The giant manufacturer has invested heavily in ‘secret’ new facilities and a new engine.
JCB has plenty of reason to be pleased with itself even in an economically depressed market.
The company revealed record pre-tax profits of £365m in April and is making more machines now than at any time in its history. With 11 plants in the UK and another 11 abroad, it says it now produces more units per year than Jaguar Cars – at one time also a proud British company.
Innovation in R&D
Earlier this month the firm opened the doors of its headquarters in Rocester, Staffordshire, with an evening themed around innovation. Proceedings appropriately kicked off with a tour around the company’s top secret Innovation Centre, a new R&D facility opened only three months ago.

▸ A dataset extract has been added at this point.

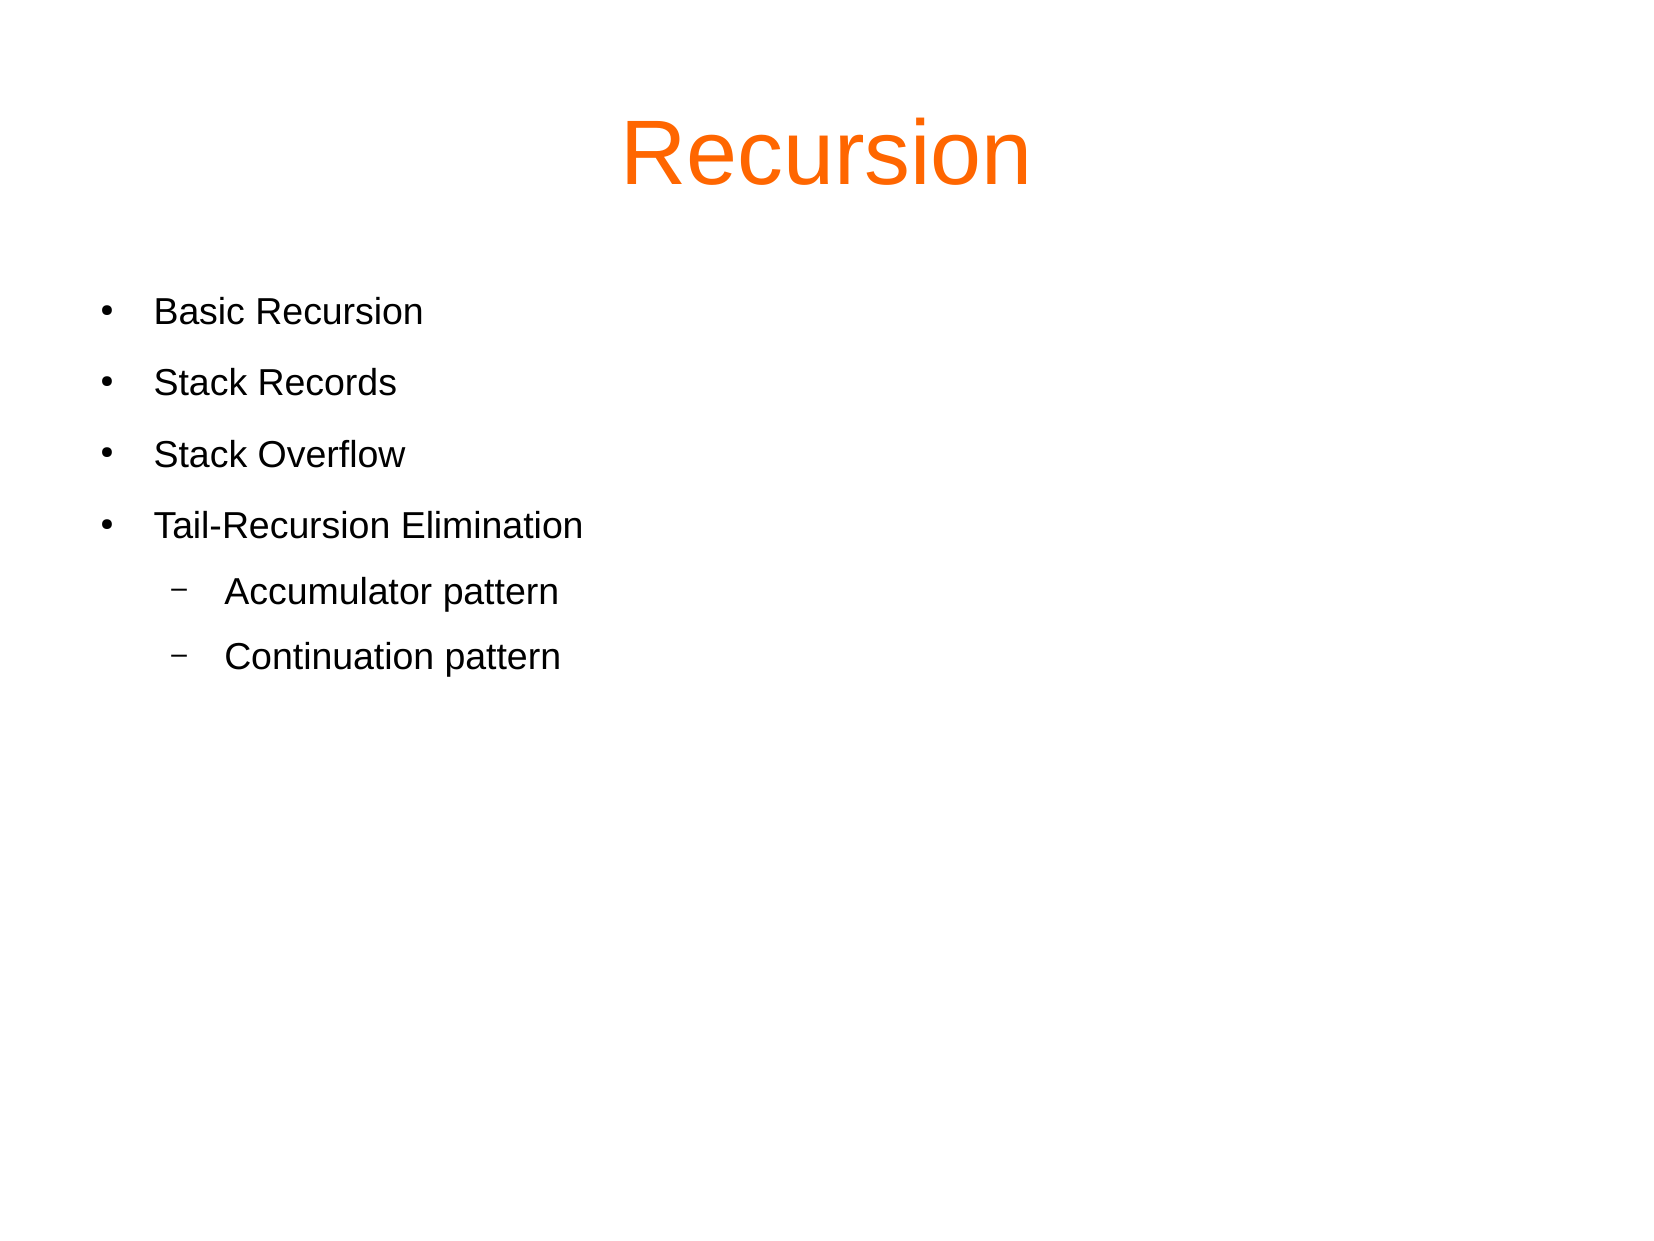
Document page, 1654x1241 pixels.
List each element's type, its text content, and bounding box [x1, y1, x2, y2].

list Basic Recursion Stack Records Stack Overflow Tail-Recursion Elimination Accumulator pattern Continuation pattern [82, 290, 1571, 1010]
title Recursion [82, 49, 1571, 257]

Dominating the centre is the ‘power wall’. This single, continuous interactive LCD screen measures 2.6 m high by 11 m wide and is used by project teams to brainstorm problems and test ideas in 3D.
Although similar tools are used by some motor manufacturers, JCB claims to be the only one in the off-highway sector to employ this technology.
Another innovation is JCB’s ‘instant’ manufacturing capability: a dedicated workshop that uses 3D printers to make prototype components sent electronically straight from the design lab.
Both tools are more than just gimmicks, insists head of industrial design Mike Turner. “This is changing the way we work,” he says.
New 6-cylinder engine
JCB also took the opportunity to unveil its latest innovation: the new six-cylinder, 7.2-litre Dieselmax 672 engine.
This development represents an investment of some £45m and will have created around 50 new jobs when it goes into production later this year.
Considering that JCB only started making its own engines 10 years ago, it is remarkable that today around 70 per cent of the company’s machines are powered by them.
The latest breed of Ecomax T4X engines, developed to replace the existing Ecomax T4i interim models, reach Tier 4 (Stage IIIB) emissions standards purely through improved combustion technology, rather than relying on filters and after-treatment systems to clean up the exhaust gases.
On a practical note, the firm says, this also benefits customers who will want to sell their used equipment to less regulated markets as they update their fleet in future.
Buyers in, for example, sub-Saharan Africa will not be keen to buy a Tier 4-compliant machine and then have to buy fuel additives and particulate filters where the local regulations don’t require them.
In any event, the company says, its engines can be easily ‘de-tiered’ by JCB dealers worldwide.
Emissions design is Stage II
The new six-cylinder 7.2-litre Dieselmax engine launched this month is itself aimed squarely at these less regulated markets.
The engine will be built to meet Stage II emissions standards and marketed mainly in Brazil, China and Russia – all fast-growing markets. The first machine to be fitted with the engine will be JCB’s JS360 crawler excavators; other machines will follow suit in due course.
Based on JCB’s existing four-cylinder 4.8-litre Dieselmax engine with which it shares many parts, the 672 will have a maximum output of 225 kW and is claimed to be up to 8 per cent more fuel-efficient than the engines currently used in the JS range of excavators.
JCB is also preparing for the departure of CEO Alan Blake, who is retiring at the end of this year. He will be replaced by the firm’s current chief operating officer Graeme McDonald.
Mr Blake says he will remain with the company in a part-time advisory capacity.